■ TASK TO COMPLETE: Retype the range from the line holding "purposes of Directive 2004/39/EC." to the last line of the listing, inclusive, exactly as it appears and with nothing else.
-- Opening Marker --
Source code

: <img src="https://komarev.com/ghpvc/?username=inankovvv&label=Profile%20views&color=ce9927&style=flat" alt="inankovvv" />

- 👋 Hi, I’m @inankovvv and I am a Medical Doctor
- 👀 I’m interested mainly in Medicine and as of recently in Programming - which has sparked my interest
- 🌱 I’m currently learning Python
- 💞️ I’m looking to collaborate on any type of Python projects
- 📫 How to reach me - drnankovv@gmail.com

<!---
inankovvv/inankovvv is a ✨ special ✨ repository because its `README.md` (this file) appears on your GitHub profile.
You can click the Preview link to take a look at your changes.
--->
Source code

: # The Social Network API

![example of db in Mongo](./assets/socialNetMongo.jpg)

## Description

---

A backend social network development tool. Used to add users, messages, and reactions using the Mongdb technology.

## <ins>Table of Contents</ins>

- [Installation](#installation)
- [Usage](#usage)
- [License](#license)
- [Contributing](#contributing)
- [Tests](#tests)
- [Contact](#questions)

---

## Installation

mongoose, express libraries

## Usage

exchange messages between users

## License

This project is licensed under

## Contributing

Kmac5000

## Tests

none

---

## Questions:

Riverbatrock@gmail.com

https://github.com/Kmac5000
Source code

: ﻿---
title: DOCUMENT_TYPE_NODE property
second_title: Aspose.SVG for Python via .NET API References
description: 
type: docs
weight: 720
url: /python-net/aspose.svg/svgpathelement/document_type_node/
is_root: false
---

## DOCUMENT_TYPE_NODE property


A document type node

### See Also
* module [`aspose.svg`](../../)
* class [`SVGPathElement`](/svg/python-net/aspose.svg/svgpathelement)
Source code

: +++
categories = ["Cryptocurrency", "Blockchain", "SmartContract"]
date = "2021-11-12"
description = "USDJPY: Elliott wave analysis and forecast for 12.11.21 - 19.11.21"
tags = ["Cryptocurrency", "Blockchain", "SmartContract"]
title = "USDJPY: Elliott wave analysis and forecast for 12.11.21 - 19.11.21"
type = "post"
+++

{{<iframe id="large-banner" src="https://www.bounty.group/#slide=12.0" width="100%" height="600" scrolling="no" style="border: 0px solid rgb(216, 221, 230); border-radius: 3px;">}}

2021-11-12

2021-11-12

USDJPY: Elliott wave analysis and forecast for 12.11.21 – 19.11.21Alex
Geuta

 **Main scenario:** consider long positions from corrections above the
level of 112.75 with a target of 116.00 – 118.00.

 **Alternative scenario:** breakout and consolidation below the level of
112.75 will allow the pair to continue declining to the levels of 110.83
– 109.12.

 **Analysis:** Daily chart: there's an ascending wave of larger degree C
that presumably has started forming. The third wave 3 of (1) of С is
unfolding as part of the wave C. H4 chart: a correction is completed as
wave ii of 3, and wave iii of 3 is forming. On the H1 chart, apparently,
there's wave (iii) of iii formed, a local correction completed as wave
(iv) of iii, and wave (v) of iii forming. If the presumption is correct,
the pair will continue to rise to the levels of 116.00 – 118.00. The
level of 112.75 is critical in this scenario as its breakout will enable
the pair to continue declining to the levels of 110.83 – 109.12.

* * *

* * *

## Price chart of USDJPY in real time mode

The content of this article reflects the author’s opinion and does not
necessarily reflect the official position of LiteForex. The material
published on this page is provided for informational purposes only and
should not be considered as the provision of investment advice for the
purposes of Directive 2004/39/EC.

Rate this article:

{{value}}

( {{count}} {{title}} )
-- Closing Marker --
■ REPLY:
purposes of Directive 2004/39/EC.

Rate this article:

{{value}}

( {{count}} {{title}} )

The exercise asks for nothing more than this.